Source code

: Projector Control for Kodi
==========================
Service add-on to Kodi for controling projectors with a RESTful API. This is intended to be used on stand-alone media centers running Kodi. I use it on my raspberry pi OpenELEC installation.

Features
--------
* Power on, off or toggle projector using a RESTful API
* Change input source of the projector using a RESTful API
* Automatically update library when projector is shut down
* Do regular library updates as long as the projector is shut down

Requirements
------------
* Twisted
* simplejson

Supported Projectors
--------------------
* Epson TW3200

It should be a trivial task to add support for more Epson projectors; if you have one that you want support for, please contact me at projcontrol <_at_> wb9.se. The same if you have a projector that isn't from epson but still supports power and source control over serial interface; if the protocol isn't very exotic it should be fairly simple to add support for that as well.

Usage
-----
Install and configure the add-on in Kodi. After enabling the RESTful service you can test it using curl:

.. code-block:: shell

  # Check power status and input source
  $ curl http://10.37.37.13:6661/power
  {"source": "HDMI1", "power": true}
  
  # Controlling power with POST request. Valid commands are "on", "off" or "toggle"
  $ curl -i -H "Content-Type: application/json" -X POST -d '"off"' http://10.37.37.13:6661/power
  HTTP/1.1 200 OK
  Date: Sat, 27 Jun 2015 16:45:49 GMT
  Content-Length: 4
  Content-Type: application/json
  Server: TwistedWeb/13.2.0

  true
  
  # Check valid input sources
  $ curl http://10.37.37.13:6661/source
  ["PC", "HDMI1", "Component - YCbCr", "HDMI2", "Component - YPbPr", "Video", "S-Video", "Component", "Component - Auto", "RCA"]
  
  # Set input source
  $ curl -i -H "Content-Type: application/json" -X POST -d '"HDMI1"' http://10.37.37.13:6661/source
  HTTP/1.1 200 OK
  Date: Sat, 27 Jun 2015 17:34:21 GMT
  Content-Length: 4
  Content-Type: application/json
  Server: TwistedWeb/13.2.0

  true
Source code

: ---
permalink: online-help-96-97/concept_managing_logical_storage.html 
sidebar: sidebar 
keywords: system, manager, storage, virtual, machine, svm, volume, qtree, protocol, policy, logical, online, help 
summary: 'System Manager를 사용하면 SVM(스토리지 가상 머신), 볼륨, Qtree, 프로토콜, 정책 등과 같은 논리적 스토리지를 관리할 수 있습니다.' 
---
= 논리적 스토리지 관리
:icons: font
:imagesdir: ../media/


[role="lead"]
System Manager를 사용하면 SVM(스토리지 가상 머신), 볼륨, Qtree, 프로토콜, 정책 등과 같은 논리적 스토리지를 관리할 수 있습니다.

══════════════════════════════

> REQUIRED WORK: From the data above, gather every line that includes the word "있습니다".

> TASK RESULT:
summary: 'System Manager를 사용하면 SVM(스토리지 가상 머신), 볼륨, Qtree, 프로토콜, 정책 등과 같은 논리적 스토리지를 관리할 수 있습니다.' 
System Manager를 사용하면 SVM(스토리지 가상 머신), 볼륨, Qtree, 프로토콜, 정책 등과 같은 논리적 스토리지를 관리할 수 있습니다.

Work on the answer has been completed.